What needs to be done » Go through the listing and transcribe each line exactly.
[Opening Data shown section]
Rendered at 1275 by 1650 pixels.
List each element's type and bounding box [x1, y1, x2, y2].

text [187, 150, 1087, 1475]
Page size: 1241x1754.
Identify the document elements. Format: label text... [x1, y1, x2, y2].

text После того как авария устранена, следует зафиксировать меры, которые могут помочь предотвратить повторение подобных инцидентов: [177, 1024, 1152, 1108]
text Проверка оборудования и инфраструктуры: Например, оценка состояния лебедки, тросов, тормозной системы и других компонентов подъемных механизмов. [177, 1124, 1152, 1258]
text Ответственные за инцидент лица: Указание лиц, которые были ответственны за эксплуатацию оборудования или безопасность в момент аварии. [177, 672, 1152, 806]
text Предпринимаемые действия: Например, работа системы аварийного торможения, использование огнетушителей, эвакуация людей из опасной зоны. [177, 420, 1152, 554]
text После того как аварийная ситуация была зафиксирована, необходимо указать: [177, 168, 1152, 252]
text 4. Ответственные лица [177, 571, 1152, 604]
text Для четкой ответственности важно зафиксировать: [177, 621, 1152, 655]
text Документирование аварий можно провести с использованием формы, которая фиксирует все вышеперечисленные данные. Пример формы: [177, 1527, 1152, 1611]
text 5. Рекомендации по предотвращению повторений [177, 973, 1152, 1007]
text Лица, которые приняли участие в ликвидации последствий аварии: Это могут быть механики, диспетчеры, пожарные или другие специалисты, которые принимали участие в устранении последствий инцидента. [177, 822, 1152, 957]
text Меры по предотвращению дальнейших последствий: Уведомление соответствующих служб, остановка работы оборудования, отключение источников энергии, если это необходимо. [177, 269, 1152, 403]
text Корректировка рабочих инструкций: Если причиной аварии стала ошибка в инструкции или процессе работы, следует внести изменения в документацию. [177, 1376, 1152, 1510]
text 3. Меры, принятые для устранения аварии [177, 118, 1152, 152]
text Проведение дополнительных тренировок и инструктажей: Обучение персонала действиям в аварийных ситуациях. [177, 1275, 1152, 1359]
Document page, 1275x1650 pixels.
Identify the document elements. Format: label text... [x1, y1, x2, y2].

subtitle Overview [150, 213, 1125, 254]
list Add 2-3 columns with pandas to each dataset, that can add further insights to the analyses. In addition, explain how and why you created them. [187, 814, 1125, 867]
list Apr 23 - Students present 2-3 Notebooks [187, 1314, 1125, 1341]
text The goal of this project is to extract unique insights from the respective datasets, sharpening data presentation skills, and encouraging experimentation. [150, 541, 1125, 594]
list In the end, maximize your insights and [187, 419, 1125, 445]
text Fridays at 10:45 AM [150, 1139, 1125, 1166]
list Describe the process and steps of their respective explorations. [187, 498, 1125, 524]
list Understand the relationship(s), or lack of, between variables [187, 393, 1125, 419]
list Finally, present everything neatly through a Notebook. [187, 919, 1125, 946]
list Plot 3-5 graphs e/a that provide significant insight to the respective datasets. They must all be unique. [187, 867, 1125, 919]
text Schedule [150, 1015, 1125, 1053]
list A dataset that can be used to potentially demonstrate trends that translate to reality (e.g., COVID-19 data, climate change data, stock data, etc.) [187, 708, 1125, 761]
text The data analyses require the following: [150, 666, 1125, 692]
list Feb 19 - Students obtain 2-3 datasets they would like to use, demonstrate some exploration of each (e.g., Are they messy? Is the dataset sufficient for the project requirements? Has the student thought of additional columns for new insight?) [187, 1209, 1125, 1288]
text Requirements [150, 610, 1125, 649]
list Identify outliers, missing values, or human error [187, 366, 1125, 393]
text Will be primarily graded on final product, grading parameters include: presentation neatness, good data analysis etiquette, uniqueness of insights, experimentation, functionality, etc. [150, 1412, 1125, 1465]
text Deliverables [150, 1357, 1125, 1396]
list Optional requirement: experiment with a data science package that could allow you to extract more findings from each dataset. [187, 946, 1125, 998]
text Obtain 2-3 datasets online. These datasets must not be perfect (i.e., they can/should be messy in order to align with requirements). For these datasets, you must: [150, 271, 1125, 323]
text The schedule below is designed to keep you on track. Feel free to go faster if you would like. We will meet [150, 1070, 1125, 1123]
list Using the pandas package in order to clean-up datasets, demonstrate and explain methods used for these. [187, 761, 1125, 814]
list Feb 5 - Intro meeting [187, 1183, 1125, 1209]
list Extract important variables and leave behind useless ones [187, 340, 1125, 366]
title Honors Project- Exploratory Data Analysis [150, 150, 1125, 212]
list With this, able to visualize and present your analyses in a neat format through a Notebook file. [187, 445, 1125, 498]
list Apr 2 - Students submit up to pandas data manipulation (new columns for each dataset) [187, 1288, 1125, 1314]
[Closing Data shown section]
Output »
Rendered at 1275 by 1650 pixels.
List each element's type and bounding box [x1, y1, x2, y2].

text [187, 150, 1087, 1475]
Page size: 1241x1754.
Identify the document elements. Format: label text... [x1, y1, x2, y2].

text После того как авария устранена, следует зафиксировать меры, которые могут помочь предотвратить повторение подобных инцидентов: [177, 1024, 1152, 1108]
text Проверка оборудования и инфраструктуры: Например, оценка состояния лебедки, тросов, тормозной системы и других компонентов подъемных механизмов. [177, 1124, 1152, 1258]
text Ответственные за инцидент лица: Указание лиц, которые были ответственны за эксплуатацию оборудования или безопасность в момент аварии. [177, 672, 1152, 806]
text Предпринимаемые действия: Например, работа системы аварийного торможения, использование огнетушителей, эвакуация людей из опасной зоны. [177, 420, 1152, 554]
text После того как аварийная ситуация была зафиксирована, необходимо указать: [177, 168, 1152, 252]
text 4. Ответственные лица [177, 571, 1152, 604]
text Для четкой ответственности важно зафиксировать: [177, 621, 1152, 655]
text Документирование аварий можно провести с использованием формы, которая фиксирует все вышеперечисленные данные. Пример формы: [177, 1527, 1152, 1611]
text 5. Рекомендации по предотвращению повторений [177, 973, 1152, 1007]
text Лица, которые приняли участие в ликвидации последствий аварии: Это могут быть механики, диспетчеры, пожарные или другие специалисты, которые принимали участие в устранении последствий инцидента. [177, 822, 1152, 957]
text Меры по предотвращению дальнейших последствий: Уведомление соответствующих служб, остановка работы оборудования, отключение источников энергии, если это необходимо. [177, 269, 1152, 403]
text Корректировка рабочих инструкций: Если причиной аварии стала ошибка в инструкции или процессе работы, следует внести изменения в документацию. [177, 1376, 1152, 1510]
text 3. Меры, принятые для устранения аварии [177, 118, 1152, 152]
text Проведение дополнительных тренировок и инструктажей: Обучение персонала действиям в аварийных ситуациях. [177, 1275, 1152, 1359]
Document page, 1275x1650 pixels.
Identify the document elements. Format: label text... [x1, y1, x2, y2].

subtitle Overview [150, 213, 1125, 254]
list Add 2-3 columns with pandas to each dataset, that can add further insights to the analyses. In addition, explain how and why you created them. [187, 814, 1125, 867]
list Apr 23 - Students present 2-3 Notebooks [187, 1314, 1125, 1341]
text The goal of this project is to extract unique insights from the respective datasets, sharpening data presentation skills, and encouraging experimentation. [150, 541, 1125, 594]
list In the end, maximize your insights and [187, 419, 1125, 445]
text Fridays at 10:45 AM [150, 1139, 1125, 1166]
list Describe the process and steps of their respective explorations. [187, 498, 1125, 524]
list Understand the relationship(s), or lack of, between variables [187, 393, 1125, 419]
list Finally, present everything neatly through a Notebook. [187, 919, 1125, 946]
list Plot 3-5 graphs e/a that provide significant insight to the respective datasets. They must all be unique. [187, 867, 1125, 919]
text Schedule [150, 1015, 1125, 1053]
list A dataset that can be used to potentially demonstrate trends that translate to reality (e.g., COVID-19 data, climate change data, stock data, etc.) [187, 708, 1125, 761]
text The data analyses require the following: [150, 666, 1125, 692]
list Feb 19 - Students obtain 2-3 datasets they would like to use, demonstrate some exploration of each (e.g., Are they messy? Is the dataset sufficient for the project requirements? Has the student thought of additional columns for new insight?) [187, 1209, 1125, 1288]
text Requirements [150, 610, 1125, 649]
list Identify outliers, missing values, or human error [187, 366, 1125, 393]
text Will be primarily graded on final product, grading parameters include: presentation neatness, good data analysis etiquette, uniqueness of insights, experimentation, functionality, etc. [150, 1412, 1125, 1465]
text Deliverables [150, 1357, 1125, 1396]
list Optional requirement: experiment with a data science package that could allow you to extract more findings from each dataset. [187, 946, 1125, 998]
text Obtain 2-3 datasets online. These datasets must not be perfect (i.e., they can/should be messy in order to align with requirements). For these datasets, you must: [150, 271, 1125, 323]
text The schedule below is designed to keep you on track. Feel free to go faster if you would like. We will meet [150, 1070, 1125, 1123]
list Using the pandas package in order to clean-up datasets, demonstrate and explain methods used for these. [187, 761, 1125, 814]
list Feb 5 - Intro meeting [187, 1183, 1125, 1209]
list Extract important variables and leave behind useless ones [187, 340, 1125, 366]
title Honors Project- Exploratory Data Analysis [150, 150, 1125, 212]
list With this, able to visualize and present your analyses in a neat format through a Notebook file. [187, 445, 1125, 498]
list Apr 2 - Students submit up to pandas data manipulation (new columns for each dataset) [187, 1288, 1125, 1314]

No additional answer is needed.